A rudimentary Python 3 script to generate CDXJ TimeMaps for testing elsewhere.
To run, call the script:
python3 cdxjGenerator.py [number of lines] [URI-R]
For example:
python3 cdxjGenerator.py 12
...will generate CDXJ output (to stdout by default) consisting of entries for 12 random URIs. Alternatively:
python3 cdxjGenerator.py 25000 memento.us
...will generate 25,000 entries for the URI-R memento.us
. This output can be written to a file like:
python3 cdxjGenerator.py 25000 memento.us > sample.cdxj
The resulting file will likely need to be sorted before used elsewhere. Do this via:
sort sample.cdxj -o sample_sorted.cdxj
This can also be performed in a single command, instead of writing to the temporary, unsorted sample.cdxj
like:
cdxjGenerator.py 25000 memento.us | sort - > sample_sorted.cdxj
TimeMaps are lists that enumerate URIs of resources that encapsulate prior states of the given resource. (RFC7089 - Memento).

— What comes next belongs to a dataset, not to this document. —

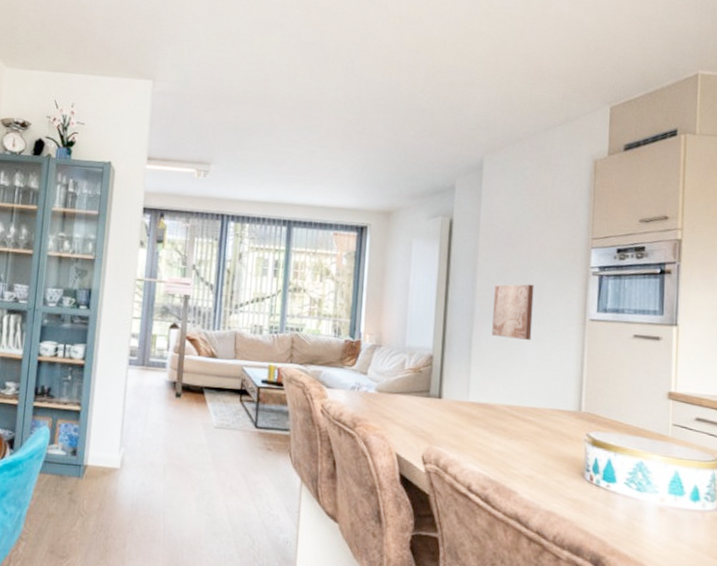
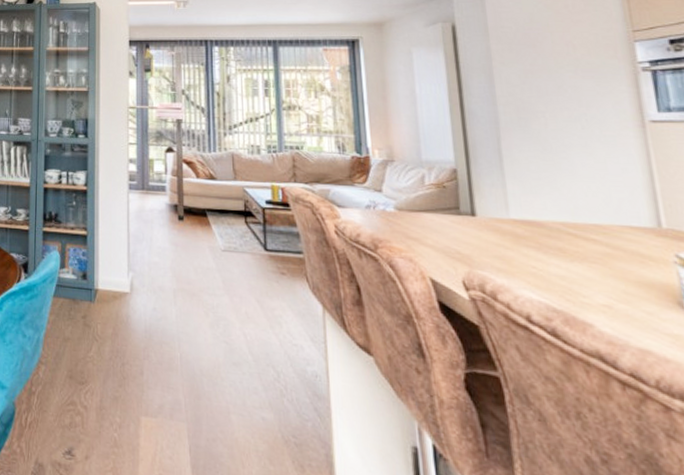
wall art: present [492,284,534,340] -> none [518,86,577,147]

TimeMaps are often expressed in an extension of the Web Linking (RFC5988) format. Additional, less common formats, like JSON and CDXJ TimeMaps can also express the same information in a less rigid format. CDXJ is the most flexible of the three and is used by InterPlanetary Wayback (ipwb), which sparked the initial need for this software existing.
The most recent commit uses the Faker module to generate valid dates. Some Python environments don't like this. Generate a fresh one using python3 -m venv test_venv
rather than the typical syntax to remedy the issue.